When it comes to the semantic game of whether he has a contract or MOU people will tilt their argument to fit their view. Here is the best summary I can find that defines the differences between an MOU and a contract.

It comes down to intent and based on the past action of the Mayor and School Committee, their intent was crystal clear – Both parties intended to be legally bound by the terms of the agreement. In fact this Supt. has already stated he is comfortable working under these existing terms. Aside from petty politics, why the need for change?

Contracts and MOUs: Understanding Key Terms (Bold Mine)

Our partners often ask us to explain the difference between a contract and a memorandum of understanding (MOU). Although there can be legal distinctions between the two types of documents, there may be no legal or practical difference if they are written with similar language. The key is whether the parties intend to be legally bound by the terms of the agreement. If so, they have likely created a legally enforceable contract regardless of whether they call it a contract or an MOU.

A contract is a legally enforceable agreement between two or more parties that creates an obligation to do (or not do) a particular thing. The parties must intend to create a legally enforceable agreement, but they need not intend to create – or even understand – that they are entering into a “contract.”
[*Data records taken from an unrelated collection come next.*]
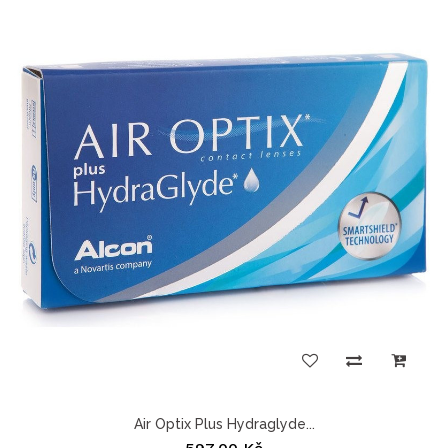
Air Optix Plus Hydraglyde...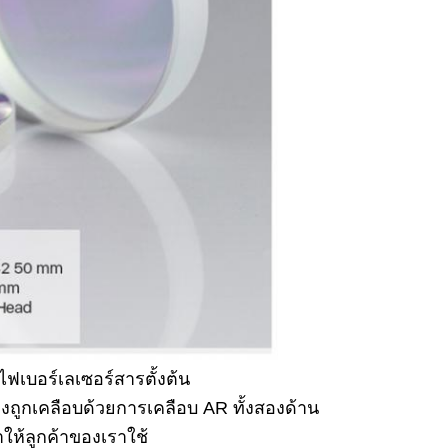
เบอร์เลเซอร์สารตั้งต้น
องถูกเคลือบด้วยการเคลือบ AR ทั้งสองด้าน
ห้ลูกค้าของเราใช้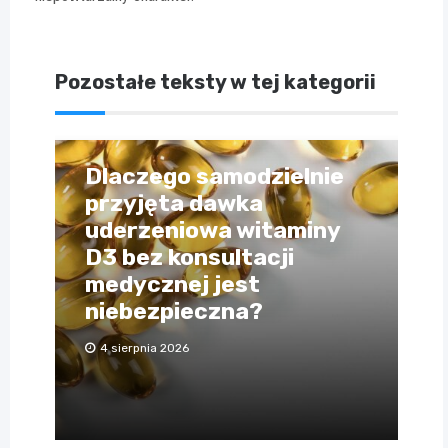
Pozostałe teksty w tej kategorii
Dlaczego samodzielnie
przyjęta dawka
uderzeniowa witaminy
D3 bez konsultacji
medycznej jest
niebezpieczna?
4 sierpnia 2026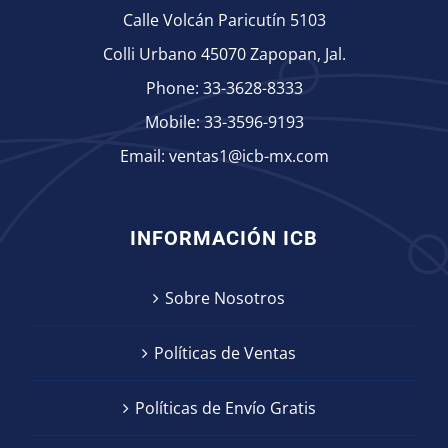
Calle Volcán Paricutín 5103
Colli Urbano 45070 Zapopan, Jal.
Phone:
33-3628-8333
Mobile:
33-3596-9193
Email:
ventas1@icb-mx.com
INFORMACIÓN ICB
Sobre Nosotros
Políticas de Ventas
Políticas de Envío Gratis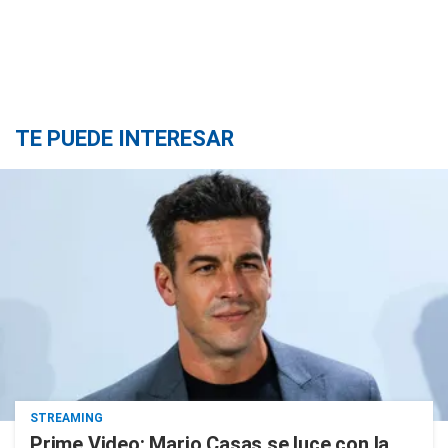
TE PUEDE INTERESAR
STREAMING
Prime Video: Mario Casas se luce con la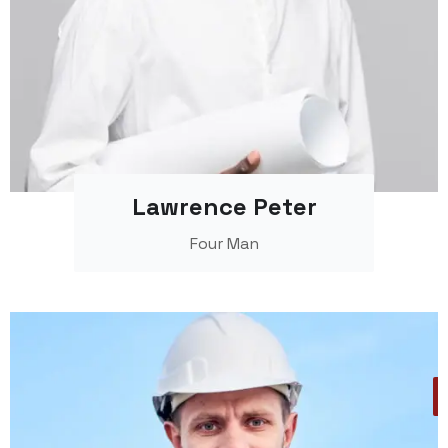
Lawrence Peter
Four Man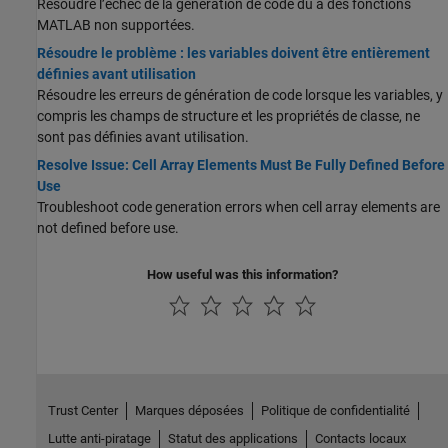
Résoudre l’échec de la génération de code dû à des fonctions
MATLAB non supportées.
Résoudre le problème : les variables doivent être entièrement
définies avant utilisation
Résoudre les erreurs de génération de code lorsque les variables, y
compris les champs de structure et les propriétés de classe, ne
sont pas définies avant utilisation.
Resolve Issue: Cell Array Elements Must Be Fully Defined Before
Use
Troubleshoot code generation errors when cell array elements are
not defined before use.
How useful was this information?
Trust Center
Marques déposées
Politique de confidentialité
Lutte anti-piratage
Statut des applications
Contacts locaux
Generally, parties create a contract the moment that one party’s offer to do (or not do) something in exchange for something else of value is accepted by the other party, either expressly or impliedly. Most commonly, contracts involve the exchange of promises, e.g., “I promise to paint your house, if you promise to pay me $200.” The terms of the contract (i.e., the who, what, where, when, and how of the agreement) define the promises that each party has made to the other.

Another key characteristic of a contract is that a court will enforce its terms if one of the parties breaches the contract (i.e., a party fails to carry out a promise). In special circumstances, a court may order a party to actually perform its promise. Most often, however, a court simply orders the party in breach to pay the other party enough money so as to return the non- breaching party to the same position it would have been in had it performed the promises as outlined in the contract.

Similar to a contract, a memorandum of understanding is an agreement between two or more parties. Unlike a contract, however, an MOU need not contain legally enforceable promises.
While the parties to a contract must intend to create a legally binding agreement, the parties to an MOU may intend otherwise.

For example, an MOU may recite that the parties “agree to promote and support the joint use of facilities.” This type of provision establishes an important public statement of cooperation, but it does not constitute a legally enforceable obligation. Alternatively, an MOU may outline the terms of an agreement but state that each party’s responsibilities are only enforceable “in the event that the parties’ governing boards decide to enter a joint use agreement.”

Additionally, a non-legally binding MOU may be useful to serve as an agreement between two or more departments within a single public entity. For example, in large cities where the school district is considered a department of the city – and not a separate legal entity – a contract between the city and the school district may not be legally appropriate. Instead, the city (or one of its departments) and the school district may use an MOU to accomplish their desired goals.

In the context of joint use agreements, an MOU is often used to define the expectations and responsibilities of each of the parties. These MOUs typically address issues such as: (1) who bears responsibility for the costs of maintenance and repairs, (2) insurance and liability, (3) staffing and communications, and (4) conflict resolution. Whether the terms of these agreements are legally enforceable as a contract ultimately turns on the intent of the parties. Therefore, parties to a joint use agreement should address the legal status of their agreement early in the negotiation process.

Parties often draft agreements with language that blurs the lines between a contract and an MOU. The to focus on whether the parties intend to be legally bound by the terms of the agreement. Although what the parties call the written document may provide evidence of their intent, it does not determine the type of agreement the parties have created.

THE ABOVE COMES COURTESY OF – ChangeLab Solutions , which is a nonprofit organization that provides legal information on matters relating to public health. The legal information in this document does not constitute legal advice or legal representation. For legal advice, readers should consult a lawyer in their state.